RMS Section Meeting Teaser #5

Our next teaser is from panelist Eric Stoykovich of Trinity College!

Reminder: our section meeting is free and it is set for Monday, July 27th at 3pm ET.

Are Records Essential to Governance of Higher Education during a Crisis?

Colleges and universities often face existential threats or once-in-a-lifetime crises which require quick or possibly unilateral actions on the part of administrators. At such times of exigency, consultation or consent of faculty, staff, alumni, or parents may be difficult or impossible. Administrators may also wish to innovate in ways which reflect well on the independent traditions of their schools, when the more prudent response may be collaborative or imitative.

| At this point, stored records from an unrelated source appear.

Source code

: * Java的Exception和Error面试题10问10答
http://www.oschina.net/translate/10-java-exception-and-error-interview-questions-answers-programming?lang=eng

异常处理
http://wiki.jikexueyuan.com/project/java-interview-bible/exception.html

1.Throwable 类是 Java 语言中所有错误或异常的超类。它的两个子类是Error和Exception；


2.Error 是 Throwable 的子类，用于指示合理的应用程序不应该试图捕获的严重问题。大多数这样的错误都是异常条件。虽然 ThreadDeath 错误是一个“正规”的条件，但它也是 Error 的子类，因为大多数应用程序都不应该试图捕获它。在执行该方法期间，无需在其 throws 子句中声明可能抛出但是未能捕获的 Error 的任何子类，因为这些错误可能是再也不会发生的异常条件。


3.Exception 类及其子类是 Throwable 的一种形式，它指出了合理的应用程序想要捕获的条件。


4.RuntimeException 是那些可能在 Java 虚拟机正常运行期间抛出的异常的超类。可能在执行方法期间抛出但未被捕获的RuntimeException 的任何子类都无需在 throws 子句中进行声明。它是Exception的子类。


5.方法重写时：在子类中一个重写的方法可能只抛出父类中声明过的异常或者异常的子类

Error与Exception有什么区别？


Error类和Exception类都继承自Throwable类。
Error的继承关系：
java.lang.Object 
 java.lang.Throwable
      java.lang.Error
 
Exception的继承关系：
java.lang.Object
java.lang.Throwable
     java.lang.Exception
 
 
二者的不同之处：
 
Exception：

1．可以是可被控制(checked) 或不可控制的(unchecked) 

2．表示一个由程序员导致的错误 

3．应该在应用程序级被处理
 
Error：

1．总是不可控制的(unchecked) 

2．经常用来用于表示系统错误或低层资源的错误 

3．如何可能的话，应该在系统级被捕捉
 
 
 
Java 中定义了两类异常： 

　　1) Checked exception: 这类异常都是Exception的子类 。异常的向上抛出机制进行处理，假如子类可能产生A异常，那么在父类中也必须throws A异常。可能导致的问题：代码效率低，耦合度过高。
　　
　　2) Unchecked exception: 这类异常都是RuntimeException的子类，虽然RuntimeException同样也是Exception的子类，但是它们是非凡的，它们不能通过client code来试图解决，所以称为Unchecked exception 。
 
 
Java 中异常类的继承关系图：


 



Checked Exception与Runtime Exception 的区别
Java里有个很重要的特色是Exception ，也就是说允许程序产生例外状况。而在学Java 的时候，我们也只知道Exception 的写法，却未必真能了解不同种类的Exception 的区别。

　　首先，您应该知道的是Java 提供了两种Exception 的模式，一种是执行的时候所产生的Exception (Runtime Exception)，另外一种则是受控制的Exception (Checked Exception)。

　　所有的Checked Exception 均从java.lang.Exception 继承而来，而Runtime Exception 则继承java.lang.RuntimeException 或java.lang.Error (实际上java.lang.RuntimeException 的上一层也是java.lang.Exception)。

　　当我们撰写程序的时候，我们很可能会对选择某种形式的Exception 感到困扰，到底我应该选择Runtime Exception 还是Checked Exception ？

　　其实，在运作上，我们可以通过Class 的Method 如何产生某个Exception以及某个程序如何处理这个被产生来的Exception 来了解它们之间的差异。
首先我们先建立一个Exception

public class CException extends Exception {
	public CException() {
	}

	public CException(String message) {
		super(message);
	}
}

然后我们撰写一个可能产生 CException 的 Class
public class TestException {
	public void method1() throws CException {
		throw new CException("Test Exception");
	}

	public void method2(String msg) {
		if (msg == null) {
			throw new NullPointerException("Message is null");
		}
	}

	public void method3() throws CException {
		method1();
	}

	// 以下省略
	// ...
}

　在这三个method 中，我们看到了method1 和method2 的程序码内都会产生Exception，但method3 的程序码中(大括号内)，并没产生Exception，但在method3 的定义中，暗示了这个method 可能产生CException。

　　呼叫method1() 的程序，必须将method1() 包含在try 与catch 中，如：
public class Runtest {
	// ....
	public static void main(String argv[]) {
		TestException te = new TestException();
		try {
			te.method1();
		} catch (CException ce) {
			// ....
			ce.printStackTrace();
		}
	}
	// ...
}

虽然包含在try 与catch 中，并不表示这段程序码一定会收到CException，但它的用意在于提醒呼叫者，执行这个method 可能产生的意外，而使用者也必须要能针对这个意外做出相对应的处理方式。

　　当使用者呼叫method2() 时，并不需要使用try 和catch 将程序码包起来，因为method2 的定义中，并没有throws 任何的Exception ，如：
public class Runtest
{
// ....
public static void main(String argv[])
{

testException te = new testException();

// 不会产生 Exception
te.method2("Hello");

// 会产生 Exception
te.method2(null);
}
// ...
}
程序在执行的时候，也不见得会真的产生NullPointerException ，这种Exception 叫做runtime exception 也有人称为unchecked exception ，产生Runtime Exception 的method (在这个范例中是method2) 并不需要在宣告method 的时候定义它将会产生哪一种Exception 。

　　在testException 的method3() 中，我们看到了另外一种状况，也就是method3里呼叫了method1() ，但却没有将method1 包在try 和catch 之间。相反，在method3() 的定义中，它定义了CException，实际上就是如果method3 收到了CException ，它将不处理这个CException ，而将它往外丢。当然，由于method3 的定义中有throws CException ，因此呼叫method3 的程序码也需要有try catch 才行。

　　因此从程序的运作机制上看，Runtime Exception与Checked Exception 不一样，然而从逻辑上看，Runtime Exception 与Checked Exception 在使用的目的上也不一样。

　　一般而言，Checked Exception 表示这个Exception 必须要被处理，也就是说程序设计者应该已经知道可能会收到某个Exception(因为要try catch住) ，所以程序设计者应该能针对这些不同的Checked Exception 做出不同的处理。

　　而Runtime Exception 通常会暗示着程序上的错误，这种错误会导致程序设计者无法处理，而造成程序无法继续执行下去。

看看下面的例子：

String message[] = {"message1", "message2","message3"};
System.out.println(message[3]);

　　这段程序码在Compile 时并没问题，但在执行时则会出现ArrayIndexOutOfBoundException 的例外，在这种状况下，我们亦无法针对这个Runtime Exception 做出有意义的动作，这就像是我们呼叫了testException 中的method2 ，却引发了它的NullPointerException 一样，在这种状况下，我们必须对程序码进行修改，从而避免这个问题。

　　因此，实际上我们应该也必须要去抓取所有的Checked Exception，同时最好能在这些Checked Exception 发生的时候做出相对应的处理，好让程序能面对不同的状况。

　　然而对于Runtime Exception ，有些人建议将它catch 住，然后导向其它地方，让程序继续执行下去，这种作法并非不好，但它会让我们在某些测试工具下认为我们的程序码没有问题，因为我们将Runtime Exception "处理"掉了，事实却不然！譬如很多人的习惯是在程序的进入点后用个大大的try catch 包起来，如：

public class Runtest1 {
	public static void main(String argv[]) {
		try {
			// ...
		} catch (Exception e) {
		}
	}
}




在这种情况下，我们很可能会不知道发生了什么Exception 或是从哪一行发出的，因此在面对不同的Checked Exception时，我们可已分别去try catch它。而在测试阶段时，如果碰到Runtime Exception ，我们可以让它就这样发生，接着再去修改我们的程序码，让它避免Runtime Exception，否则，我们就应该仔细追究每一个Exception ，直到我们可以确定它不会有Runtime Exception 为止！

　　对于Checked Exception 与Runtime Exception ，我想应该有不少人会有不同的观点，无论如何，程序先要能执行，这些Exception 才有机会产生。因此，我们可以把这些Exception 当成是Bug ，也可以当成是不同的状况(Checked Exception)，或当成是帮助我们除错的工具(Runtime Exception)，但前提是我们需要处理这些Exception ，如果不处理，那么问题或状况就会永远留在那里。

During such crises, the continued management and access to college and university records ought to be viewed as a stabilizing force, reaffirming the variety of roles which administrators and faculty have played in the past during previous upheavals on campus. For example, at Trinity College (Hartford, CT), many professors taught outside their fields of training during World War II, when 1/3 of the faculty had left for war work.

In 2020, maintaining present college records is challenged on two fronts. Not only are records creators and archives’ staff restricted from access to physical records, but most staff and faculty working remotely and often creating and storing “institutional records” on dispersed servers, such as personal computers, and in new electronic formats, including Zoom meetings. The college or university staff responsible for records and archives management will need to confront both of these challenges now and in the coming months. Communicating the value of transferring all college-related work products, especially those normally maintained as part of a records retention schedule, to institutionally-maintained servers or cloud storage on a regular basis could be an important first step in this process of making the best of the situation of near universal remote work in higher education settings.